Below, interns Kavita Raval, Stephany Rodas and Sydney Tukes reflect on what they found to be the most rewarding components of the HBSI program and what they took away from the experience.
Kavita Raval – Public Affairs & Crisis Practice, Washington, D.C.
My experience this summer as an HBSI intern in the Public Affairs & Crisis Practice has been invaluable to my professional career goals. Through this internship, I was given the opportunity to get a behind-the-scenes look at how successful PR campaigns are managed on local, national, and international scales. By working in the public affairs sector with big-name clients in industries ranging from fnancial services to automotive, I learned how to identify important political influencers and craft integrated communication plans. Furthermore, I now have experience pitching stories to well-known reporters on behalf of my clients as well as managing important stakeholder engagements.

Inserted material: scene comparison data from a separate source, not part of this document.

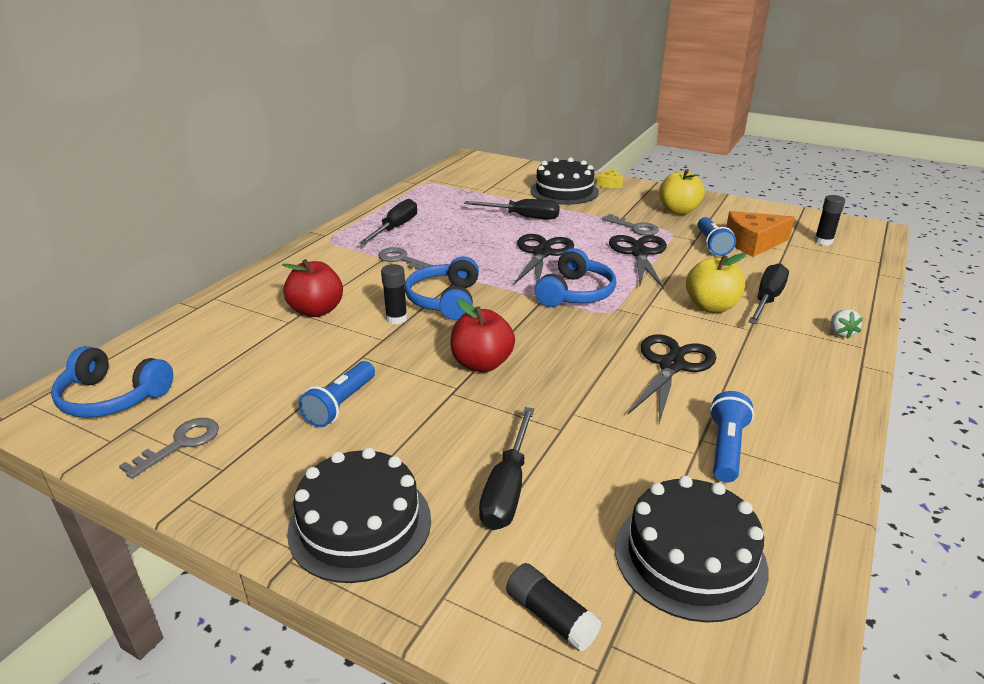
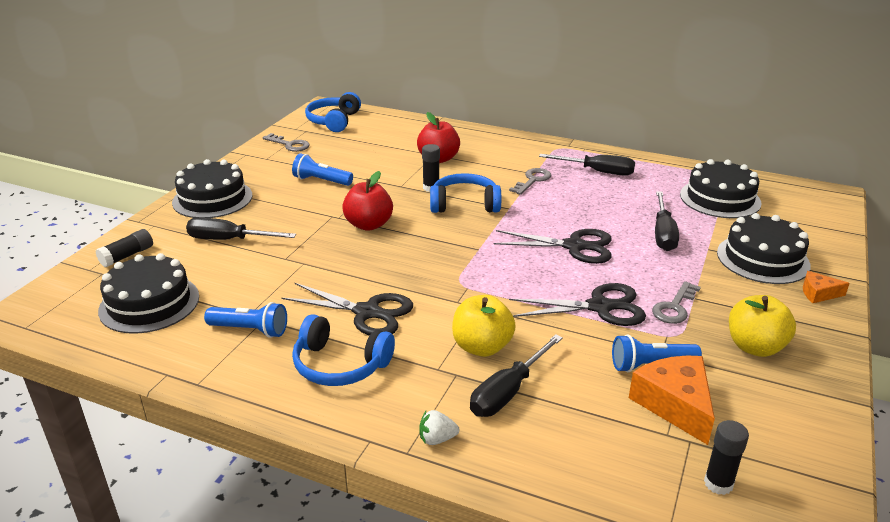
camera: 85 degrees right, 0 degrees up
blue headphones [535,248,616,307] -> blue headphones moved to [292,314,395,386]
yellow cheese [597,168,623,188] -> orange cheese [803,271,850,303]
black screwdriver [749,263,789,324] -> black screwdriver turned 105 degrees clockwise [470,334,563,417]
none -> black cake [680,159,761,218]

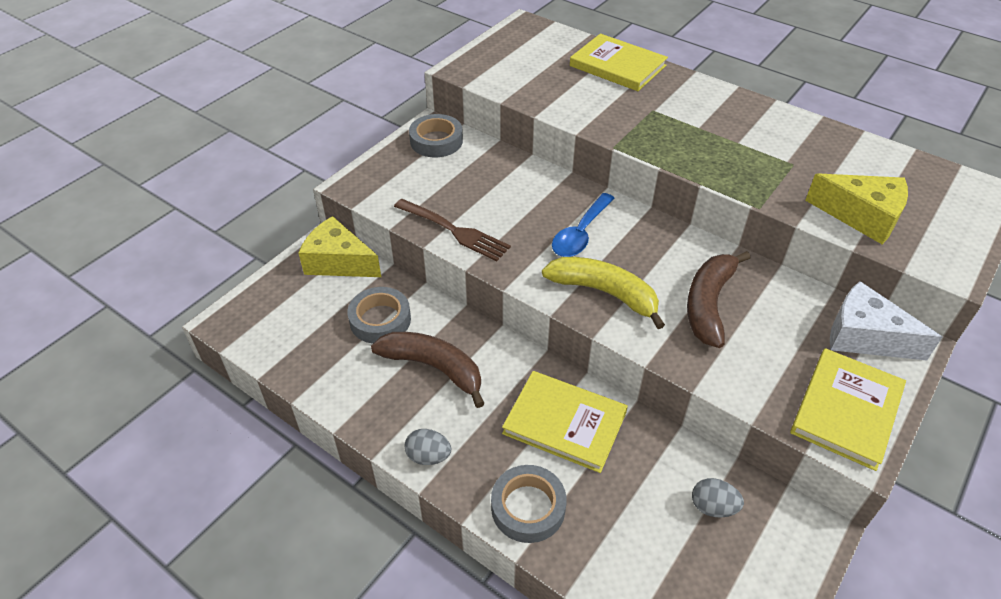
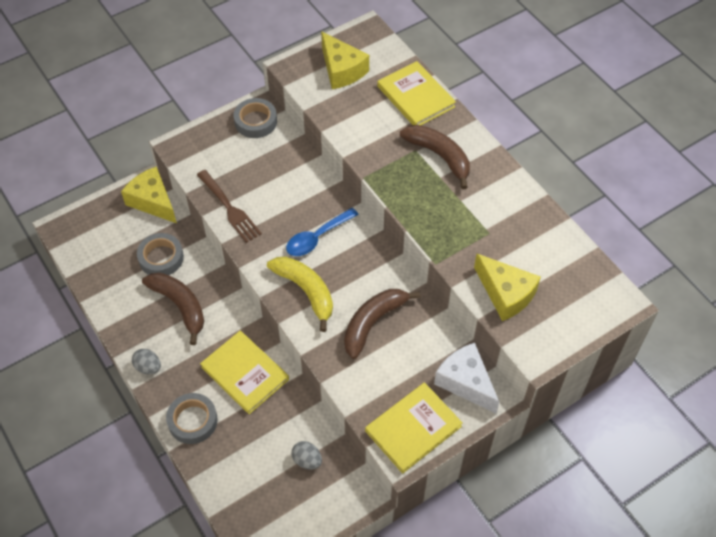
camera: 20 degrees right, 10 degrees up
none -> yellow cheese [321,31,369,89]
none -> brown banana [400,125,470,189]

If I had to pick one aspect of the HBSI program that I found most rewarding, it would definitely be connecting one-on-one with the movers and shakers of the PR industry—the professionals who dedicate their careers to upholding the prestigious Burson-Marsteller legacy. It was a great privilege to chat with former White House officials, award-winning news journalists, foreign service experts, and crisis communications professional as they shared their amazing career experiences with us. All of the agency professionals who we met emphasized the importance of becoming great storytellers, as they believed this skill would be crucial to our future success in the public relations industry. I am incredibly thankful for the unique partnership between the LAGRANT Foundation and Burson-Marsteller, as the HBSI program has thoroughly prepared me for a challenging, yet rewarding, career moving forward!

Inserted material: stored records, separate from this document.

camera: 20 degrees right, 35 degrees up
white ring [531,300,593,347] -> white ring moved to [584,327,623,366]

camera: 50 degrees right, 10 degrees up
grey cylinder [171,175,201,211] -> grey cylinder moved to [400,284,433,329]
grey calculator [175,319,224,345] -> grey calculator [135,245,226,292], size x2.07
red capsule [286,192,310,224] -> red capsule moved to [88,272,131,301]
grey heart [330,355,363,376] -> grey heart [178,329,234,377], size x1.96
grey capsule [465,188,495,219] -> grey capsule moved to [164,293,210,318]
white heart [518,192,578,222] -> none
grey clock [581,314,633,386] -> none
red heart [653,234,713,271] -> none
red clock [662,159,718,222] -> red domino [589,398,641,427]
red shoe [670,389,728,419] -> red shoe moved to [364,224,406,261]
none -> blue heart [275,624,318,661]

Stephany Rodas – Consumer and Brand Marketing Practice, New York
As I prepare for my final year in graduate school, I am walking away from the HBSI program with a greater passion for the public relations industry. There was no assignment that I was tasked with throughout my time here that did not challenge me. From sitting in on brainstorming sessions to bringing in new business to formulating effective social media strategies for an event activation, there was no task that did not require creativity and strategic thinking. Beyond it all was the unique opportunity to see client-based work come to life – I was a part of a media tour with top-tier outlets, pitched publications to garner additional hits and even conducted a Facebook Live segment with TeenVogue! There was a never a dull moment in the Consumer and Brand Marketing Practice and I am convinced that this internship will propel me forward into my career. I am truly grateful to The LAGRANT Foundation and its partnership with the HBSI program for without them I would not have become a part of such an exciting company!
Sydney Tukes – Corporate and Financial Communications Practice, New York
As a rising senior at Syracuse University’s S.I. Newhouse School of Public Communications, the HBSI program was an invaluable experience. I spent an entire summer surrounded by well-respected and sought-after leaders within the industry. Not only was I able to glean from them, but I also had a chance to cultivate relationships with some of them, and as an intern that is an incredible opportunity.
This summer, I stepped outside my comfort zone. Whether it was pitching to broadcast reporters or juggling multiple deadlines – I was challenged. I was able to learn new skills and incorporate them into client work. It was rewarding to see my ideas and work applied to Fortune 500 companies.
The LAGRANT Foundation and Burson-Marsteller have both played pivotal roles in my professional development. I feel more prepared and ready to pursue a successful career in public relations.
As the summer ends, my time here will be greatly missed.